For decades, the Royal Australasian College of Surgeons turned a blind eye to the entrenched sexist culture within surgery. After recent publicity, they have finally opened their eyes. They can no longer deny sexist surgeons operate within hospitals around Australia.
The college appointed a group of independent experts – Rob Knowles, Helen Szoke, Graeme Campbell, Cathy Ferguson, Joanna Flynn, Judith Potter and Ken Lay – to advise them on what should be done.
The first thing was to determine the extent of the problem. Was it just a few rogue sexist surgeons? Or is sexism pervasive within surgery?
The Expert Advisory Group found sexism is commonplace in surgery. A survey found 49% of fellows, trainees and international medical graduates were subjected to “discrimination, bullying or sexual harassment.”
The large number of victims comes as no surprise to those of us who have worked in a hospital. Hospitals operate on a hierarchical structure with surgeons positioned at the top of the pecking order. They call the shots.
Sexist surgeons do not leave their bullying behaviour at the operating theatre door. They bully other health care professionals and patients. They also take their bullying behaviour home.
Sexist surgeons have a strong sense of entitlement. They are in command, both at work and home. Not surprisingly, the expert committee found protagonists had a lack of insight about their bullying and sexist behaviour. This lack of insight into their internalised misogyny will make changing their behaviour difficult.
The expert committee noted that sexist behaviour has negative implications for patient care. I recently observed a senior surgeon disagree with a colleague about a female patient’s analgesia. The surgeon spoke very loudly whilst the patient lay quietly in her bed. Afterwards, the patient was very distressed. She asked me if the surgeon wanted “to euthanise me?”
I later asked the surgeon not to talk about the patient within her earshot. I explained how upset she was about the altercation at her bedside. He stormed off, shouting: “I will not listen to this.”
The Expert Advisory Group found “known bullies” are untouchable. Bullying among surgeons has become normalised as a culturally accepted behaviour. Perpetrators are more likely to be promoted than held to account.
Most surgical departments have at least a few bullies. It is likely that these bullies are well known to the hospital’s management. Yet, despite legal obligations to provide a safe workplace, hospital managers rarely reprimand surgeons for their sexist behaviour.
The demonstrable lack of consequences for perpetrators encourages some surgeons to continue to abuse their power. Hospital managers may be reluctant to take action on badly behaved surgeons for a range of reasons. They may fear the financial and reputational consequences. Hospitals fear both publicity and litigation.
There is an expectation among some senior surgeons that junior trainees should endure the same training circumstances as those in place when they trained. Trainee surgeons do not complain for fear of being seen as weak or unsuitable for surgery. They fear being black-balled.
Those who have the courage to complain risk career suicide. Sometimes a surgical career is over before it starts.
The expert committee also identified “bystander silence” as a serious problem. Within a culture of fear and reprisal, colleagues who witness bullying, discrimination and sexual harassment are rarely prepared to complain. They see no point in making a complaint.
Complaint processes protect the status quo. The person responsible for dealing with complaints is often a close colleague of the person who is being complained about. Not surprisingly, complaints often hit a brick wall.

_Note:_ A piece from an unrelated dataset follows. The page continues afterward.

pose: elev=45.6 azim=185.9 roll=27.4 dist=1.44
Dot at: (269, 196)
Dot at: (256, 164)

The college has responded to the current toxic professional culture within surgery with a 21-page action plan. The document “Building Respect, Improving Patient Safety: RACS Action Plan on Discrimination, Bullying and Sexual harassment in the Practice of Surgery” claims to show “RACS’ commitment to dealing with unacceptable behaviours; strengthening surgical education and training; and reshaping the culture of surgery on foundations of collaboration and respect”.

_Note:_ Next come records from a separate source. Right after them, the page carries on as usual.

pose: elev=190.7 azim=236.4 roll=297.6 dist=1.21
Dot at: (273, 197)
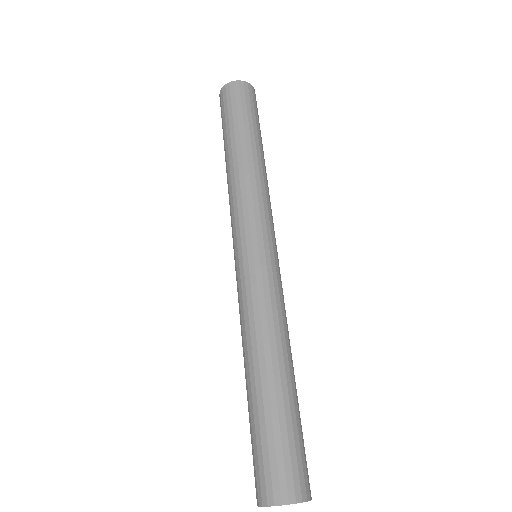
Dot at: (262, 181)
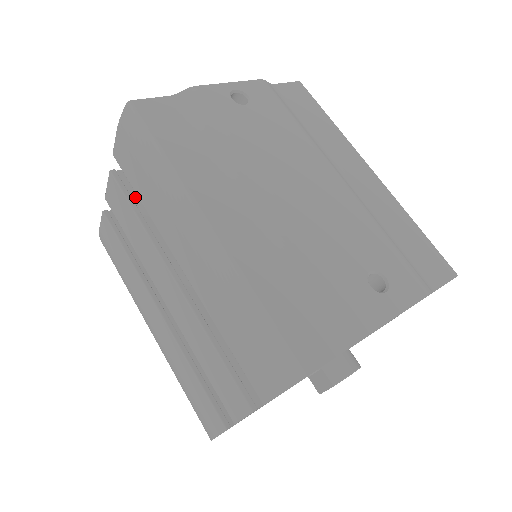
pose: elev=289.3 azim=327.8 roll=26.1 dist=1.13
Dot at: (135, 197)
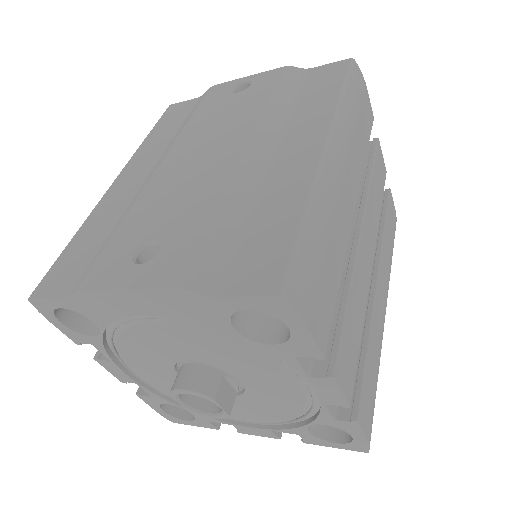
Dot at: occluded
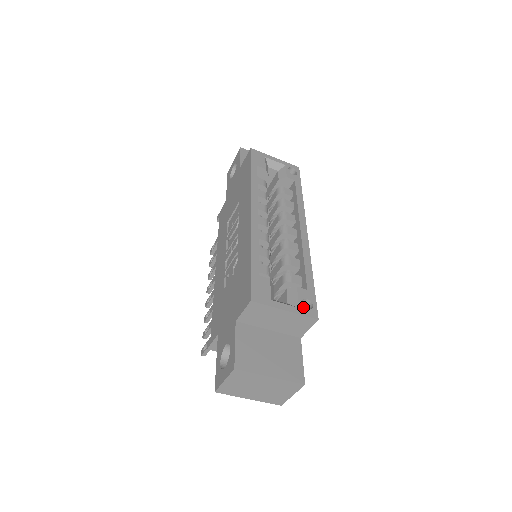
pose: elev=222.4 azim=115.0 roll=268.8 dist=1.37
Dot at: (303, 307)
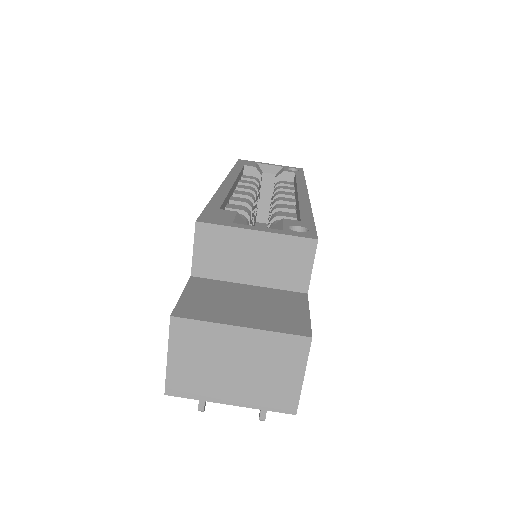
Dot at: (290, 230)
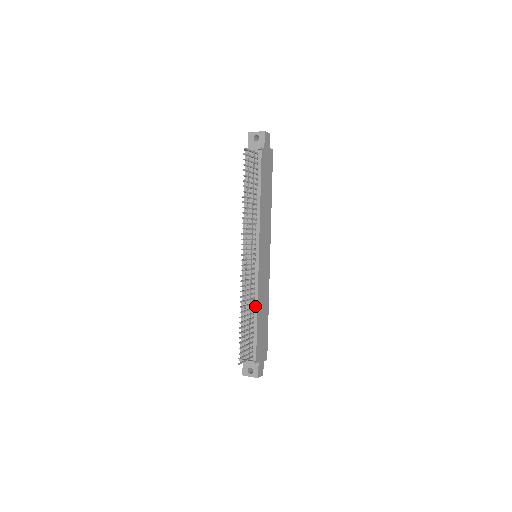
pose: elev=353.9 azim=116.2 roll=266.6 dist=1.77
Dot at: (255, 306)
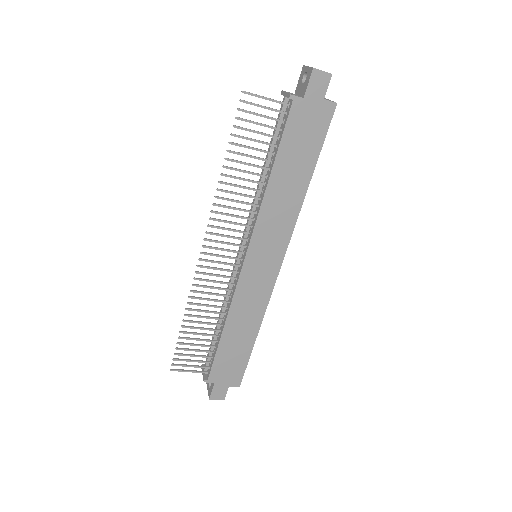
Dot at: (225, 318)
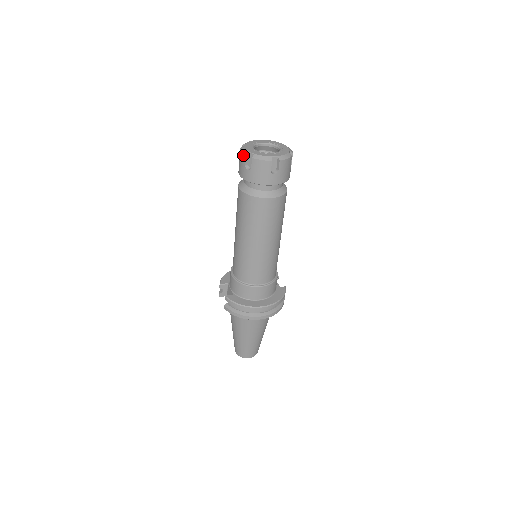
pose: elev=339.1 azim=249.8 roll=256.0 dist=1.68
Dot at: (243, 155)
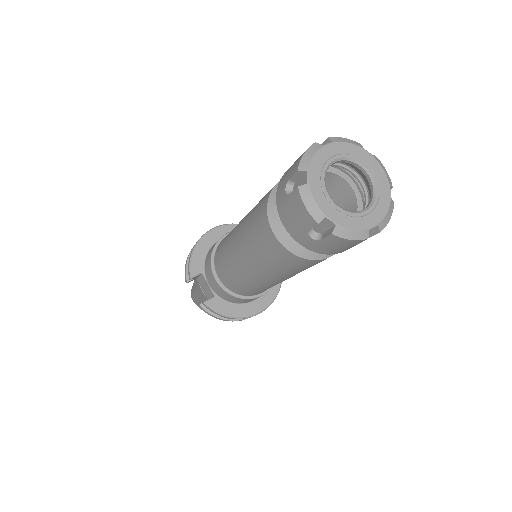
Dot at: (310, 218)
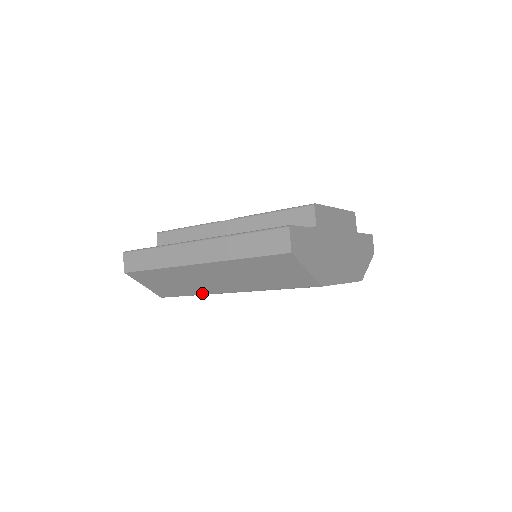
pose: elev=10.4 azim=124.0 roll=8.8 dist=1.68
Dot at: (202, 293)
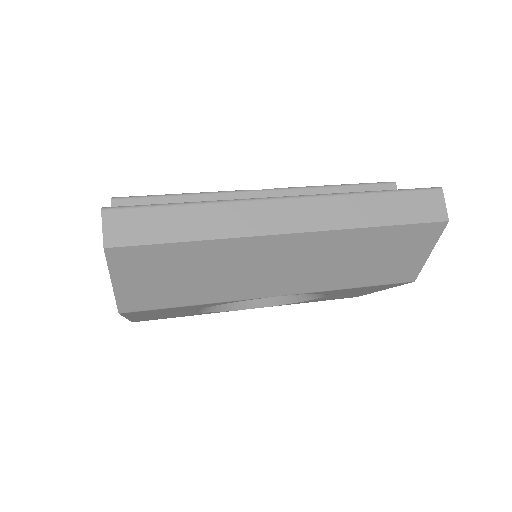
Dot at: (222, 299)
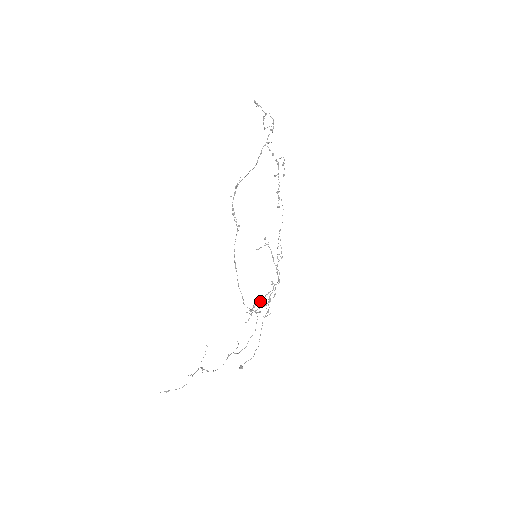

The action plan is difficult to read, let alone understand. It is replete with weasel words. Phrases create an impression that a meaningful statement has been made, when only a vague or ambiguous claim has been communicated.
According to the current President of the Royal Australasian College of Surgeons: “We must make it safe for victims and bystanders to speak up. There must be clear consequences for those whose behaviour is unacceptable.” Unlike the action plan, his statement is clear.
The Royal Australasian College of Surgeons plans to provide education in countering discrimination, bullying and sexual harassment. Once again, the onus is on the victim to take action. However, with better complaints mechanisms, perhaps the victims will now get justice.
The college also plans to change the way surgeons are trained. Current surgical training arrangements provide disincentives for doctors seeking work-life balance to join the surgical profession. The current arrangements favour those without family commitments or with partners who have less demanding careers.
They aim to embrace diversity and foster gender equity. However, simply bringing females into the surgical boys club will not change this culture. Changing the toxic culture among surgeons requires structural change.